Reputation: 125
Possibly a simple question, but when querying a partitioned, would the query run a bit faster if I were to filter between the dates or just say where date >= a certain date? Or would it not really make much of a difference?
For example,
select *
from `project.dataset.table`
where date >= date_sub('2021-10-01',interval 30 day)
or
select *
from `project.dataset.table`
where date between '2021-09-01' and '2021-10-01'
Upvotes: 0
Views: 610
Reputation: 3034
The between will be more performant, because it will process less data, as it is able to prune more partitions. For example in your >= scenario, if the dates went all the way to 2022 then your would be including more data than in the scenario of an explicit between.
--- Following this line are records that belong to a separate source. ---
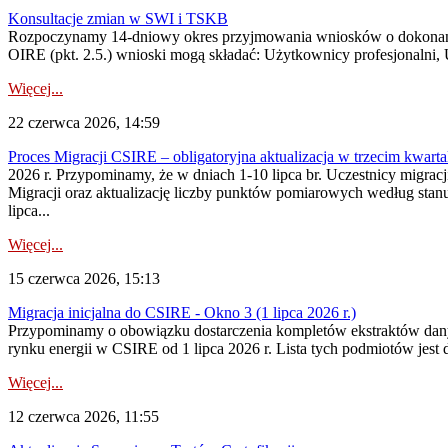
Konsultacje zmian w SWI i TSKB
Rozpoczynamy 14-dniowy okres przyjmowania wniosków o dokonani
OIRE (pkt. 2.5.) wnioski mogą składać: Użytkownicy profesjonalni, 
Więcej...
22 czerwca 2026, 14:59
Proces Migracji CSIRE – obligatoryjna aktualizacja w trzecim kwartal
2026 r. Przypominamy, że w dniach 1-10 lipca br. Uczestnicy migra
Migracji oraz aktualizację liczby punktów pomiarowych według stan
lipca...
Więcej...
15 czerwca 2026, 15:13
Migracja inicjalna do CSIRE - Okno 3 (1 lipca 2026 r.)
Przypominamy o obowiązku dostarczenia kompletów ekstraktów danyc
rynku energii w CSIRE od 1 lipca 2026 r. Lista tych podmiotów jes
Więcej...
12 czerwca 2026, 11:55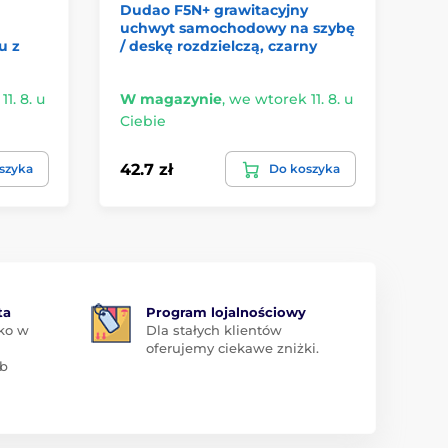
Dudao F5N+ grawitacyjny
Te
uchwyt samochodowy na szybę
ob
u z
/ deskę rozdzielczą, czarny
sa
1. 8. u
W magazynie
,
we wtorek 11. 8. u
W 
Ciebie
Ci
42.7 zł
51.
szyka
Do koszyka
ta
Program lojalnościowy
ko w
Dla stałych klientów
oferujemy ciekawe zniżki.
ub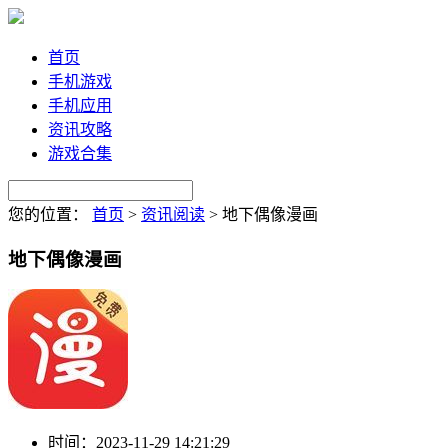
首页
手机游戏
手机应用
资讯攻略
游戏合集
您的位置：
首页
>
资讯阅读
>
地下偶像漫画
地下偶像漫画
时间：
2023-11-29 14:21:29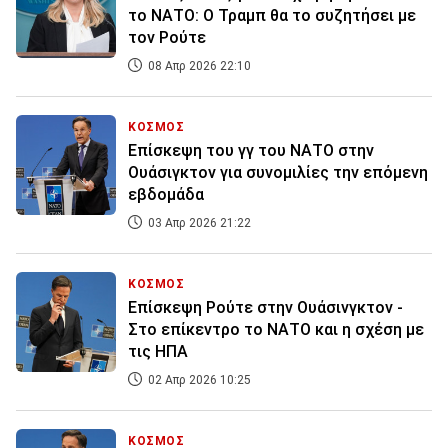
το ΝΑΤΟ: Ο Τραμπ θα το συζητήσει με
τον Ρούτε
08 Απρ 2026 22:10
ΚΟΣΜΟΣ
Επίσκεψη του γγ του ΝΑΤΟ στην
Ουάσιγκτον για συνομιλίες την επόμενη
εβδομάδα
03 Απρ 2026 21:22
ΚΟΣΜΟΣ
Επίσκεψη Ρούτε στην Ουάσινγκτον -
Στο επίκεντρο το ΝΑΤΟ και η σχέση με
τις ΗΠΑ
02 Απρ 2026 10:25
ΚΟΣΜΟΣ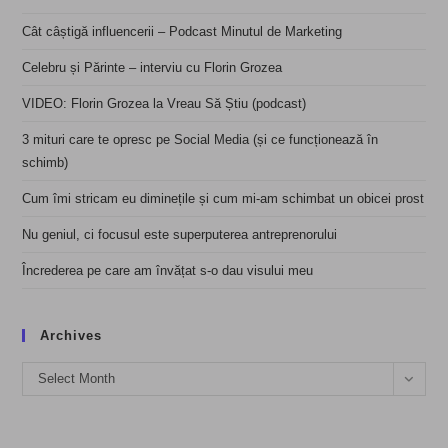
Cât câștigă influencerii – Podcast Minutul de Marketing
Celebru și Părinte – interviu cu Florin Grozea
VIDEO: Florin Grozea la Vreau Să Știu (podcast)
3 mituri care te opresc pe Social Media (și ce funcționează în
schimb)
Cum îmi stricam eu diminețile și cum mi-am schimbat un obicei prost
Nu geniul, ci focusul este superputerea antreprenorului
Încrederea pe care am învățat s-o dau visului meu
Archives
Archives
Select Month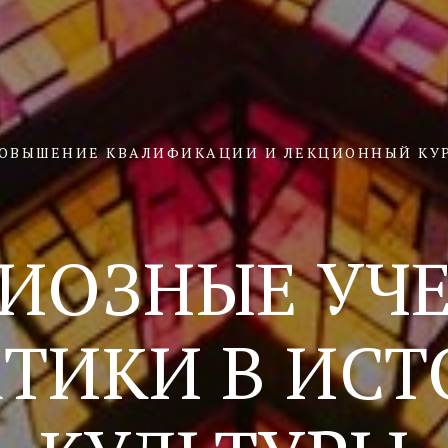
ОВЫШЕНИЕ КВАЛИФИКАЦИИ И ЛЕКЦИОННЫЙ КУ
ИОЗНЫЕ УЧ
ТИКИ В ИС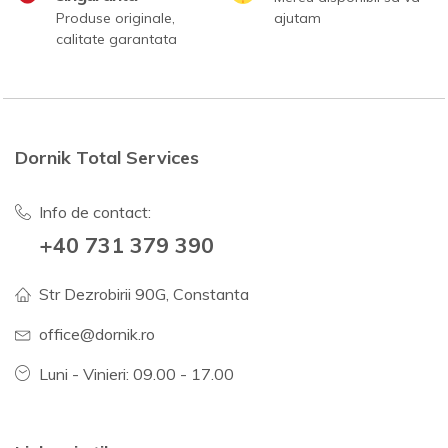
Produse originale,
ajutam
calitate garantata
Dornik Total Services
Info de contact:
+40 731 379 390
Str Dezrobirii 90G, Constanta
office@dornik.ro
Luni - Vinieri: 09.00 - 17.00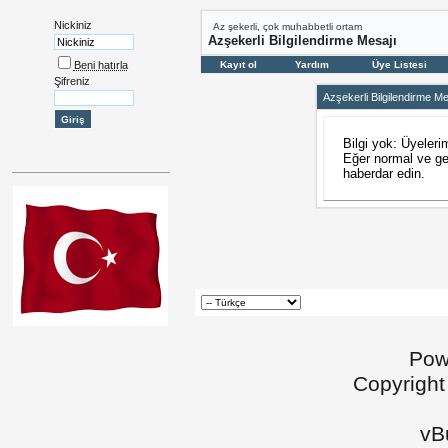
Nickiniz
Az şekerli, çok muhabbetli ortam
Azşekerli Bilgilendirme Mesajı
Beni hatırla
Kayıt ol
Yardım
Üye Listesi
Şifreniz
Azşekerli Bilgilendirme Me
Bilgi yok: Üyeleri
Eğer normal ve geç
haberdar edin.
Pow
Copyright
vBu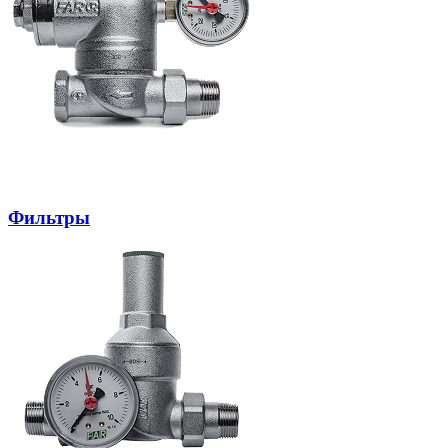
Фильтры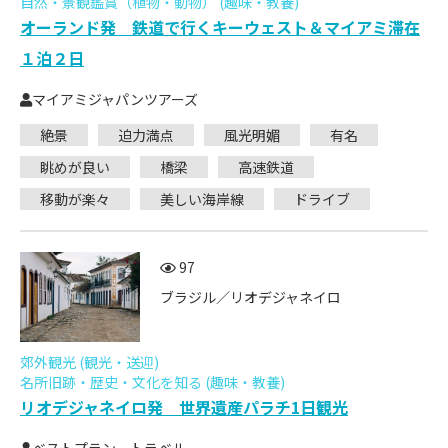
自然・景観鑑賞（植物・動物） (趣味・教養)
オーランド発 鉄道で行くキーウェスト＆マイアミ滞在
１泊２日
マイアミジャパンツアーズ
絶景
迫力満点
風光明媚
有名
眺めが良い
橋梁
高速鉄道
移動が楽々
美しい海岸線
ドライブ
97
ブラジル／リオデジャネイロ
郊外観光 (観光・送迎)
名所旧跡・歴史・文化を知る (趣味・教養)
リオデジャネイロ発 世界遺産パラチ1日観光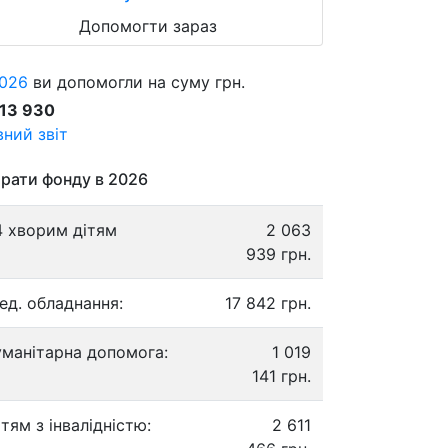
Допомогти зараз
026
ви допомогли на суму грн.
913 930
ний звіт
рати фонду в 2026
4 хворим дітям
2 063
939 грн.
ед. обладнання:
17 842 грн.
уманітарна допомога:
1 019
141 грн.
ітям з інвалідністю:
2 611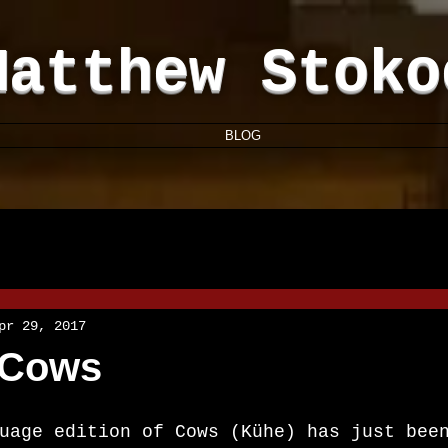
Matthew Stoko
BLOG
pr 29, 2017
 Cows
uage edition of Cows (Kühe) has just bee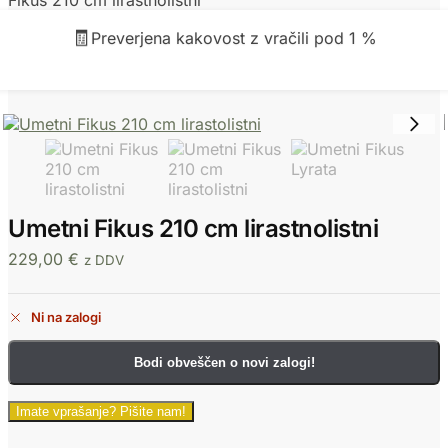
Fikus 210 cm lirastnolistni
🧾
Preverjena kakovost z vračili pod 1 %
Umetni Fikus 210 cm lirastnolistni
229,00
€
z DDV
Ni na zalogi
Bodi obveščen o novi zalogi!
Imate vprašanje? Pišite nam!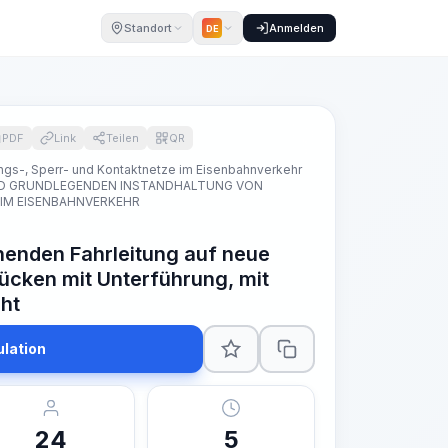
Standort
Anmelden
DE
PDF
Link
Teilen
QR
rungs-, Sperr- und Kontaktnetze im Eisenbahnverkehr
UND GRUNDLEGENDEN INSTANDHALTUNG VON
IM EISENBAHNVERKEHR
henden Fahrleitung auf neue
ücken mit Unterführung, mit
ht
ulation
24
5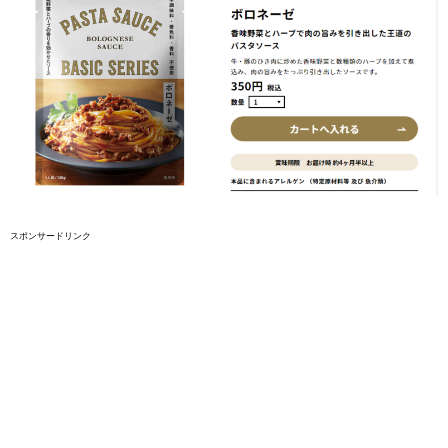
スポンサードリンク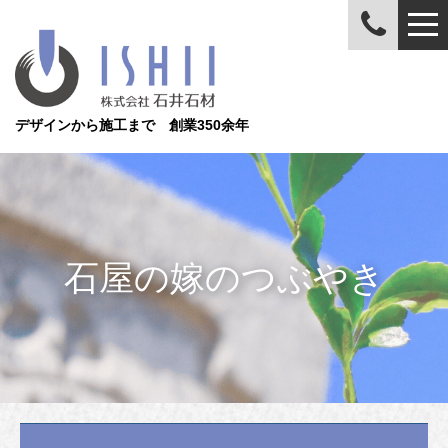
デザインから施工まで 創業350余年
石屋の嫁のつぶやき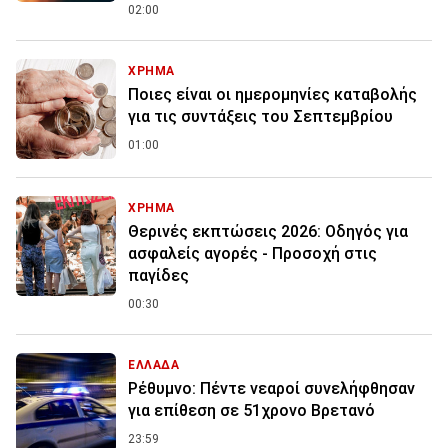
02:00
ΧΡΗΜΑ
Ποιες είναι οι ημερομηνίες καταβολής
για τις συντάξεις του Σεπτεμβρίου
01:00
ΧΡΗΜΑ
Θερινές εκπτώσεις 2026: Οδηγός για
ασφαλείς αγορές - Προσοχή στις
παγίδες
00:30
ΕΛΛΑΔΑ
Ρέθυμνο: Πέντε νεαροί συνελήφθησαν
για επίθεση σε 51χρονο Βρετανό
23:59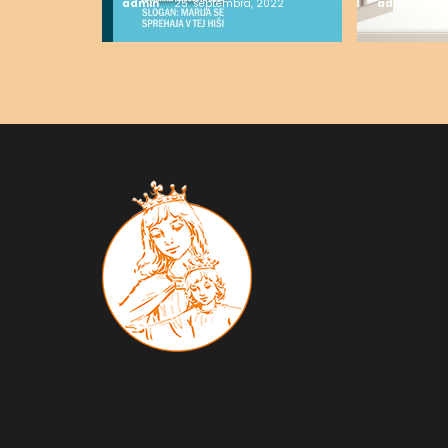
admin
25. septembra, 2022
admin
19.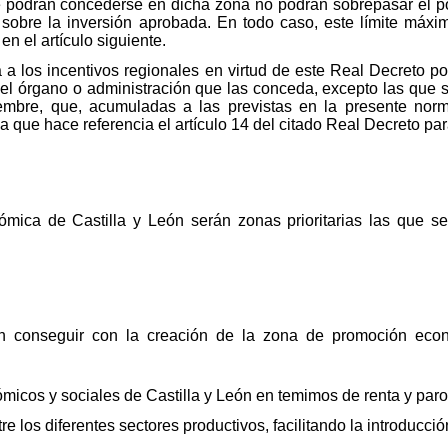
ue podrán concederse en dicha zona no podrán sobrepasar el p
 sobre la inversión aprobada. En todo caso, este límite máxi
en el artículo siguiente.
a los incentivos regionales en virtud de este Real Decreto pod
 el órgano o administración que las conceda, excepto las que s
mbre, que, acumuladas a las previstas en la presente norm
que hace referencia el artículo 14 del citado Real Decreto para l
mica de Castilla y León serán zonas prioritarias las que s
n conseguir con la creación de la zona de promoción econ
ómicos y sociales de Castilla y León en temimos de renta y paro
re los diferentes sectores productivos, facilitando la introducc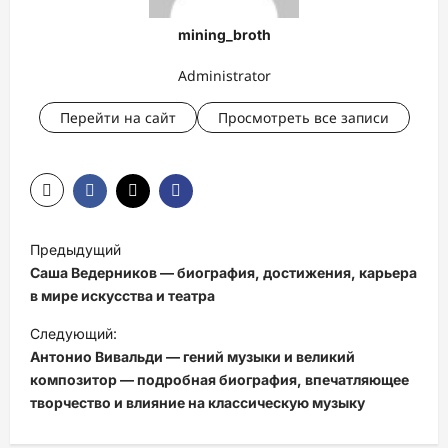
mining_broth
Administrator
Перейти на сайт
Просмотреть все записи
Н
Предыдущий
а
Саша Ведерников — биография, достижения, карьера
в
в мире искусства и театра
и
Следующий:
Антонио Вивальди — гений музыки и великий
г
композитор — подробная биография, впечатляющее
а
творчество и влияние на классическую музыку
ц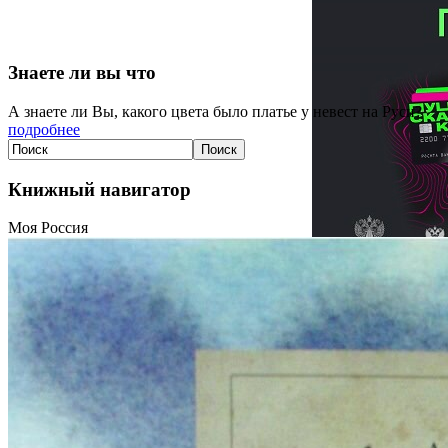
Знаете ли вы что
А знаете ли Вы, какого цвета было платье у невест на Руси?
подробнее
Книжный навигатор
Моя Россия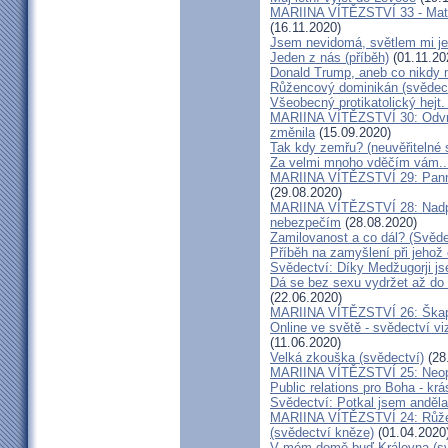
MARIINA VÍTĚZSTVÍ 33 - Matk
(16.11.2020)
Jsem nevidomá, světlem mi je 
Jeden z nás (příběh)
(01.11.20
Donald Trump, aneb co nikdy ne
Růžencový dominikán (svědect
Všeobecný protikatolický hejt
MARIINA VÍTĚZSTVÍ 30: Odvrát
změnila
(15.09.2020)
Tak kdy zemřu? (neuvěřitelné 
Za velmi mnoho vděčím vám..
MARIINA VÍTĚZSTVÍ 29: Panna 
(29.08.2020)
MARIINA VÍTĚZSTVÍ 28: Nadpř
nebezpečím
(28.08.2020)
Zamilovanost a co dál? (Svěde
Příběh na zamyšlení při jehož
Svědectví: Díky Medžugorji js
Dá se bez sexu vydržet až do 
(22.06.2020)
MARIINA VÍTĚZSTVÍ 26: Škapul
Online ve světě - svědectví vi
(11.06.2020)
Velká zkouška (svědectví)
(28
MARIINA VÍTĚZSTVÍ 25: Neopu
Public relations pro Boha - kr
Svědectví: Potkal jsem anděla
MARIINA VÍTĚZSTVÍ 24: Růžen
(svědectví kněze)
(01.04.2020
V mém domě buď Královna (sv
You can see an example using this query below. Paste it into the BQ UI and it should display how much data will be processed. Then comment out the first criteria and uncomment the second and see how much data gets processed then.
SELECT *
FROM `bigquery-public-data.wikipedia.pageviews_2021`
WHERE
--processes 241.9 GB
date(datehour) >= date_sub('2021-10-01',interval 30 day)
-- processes 178.4 GB
-- date(datehour) between '2021-09-01' and '2021-10-01'
;
I will say though that if you do not have much in the way of data volume then it may not make much of a difference.
Upvotes: 1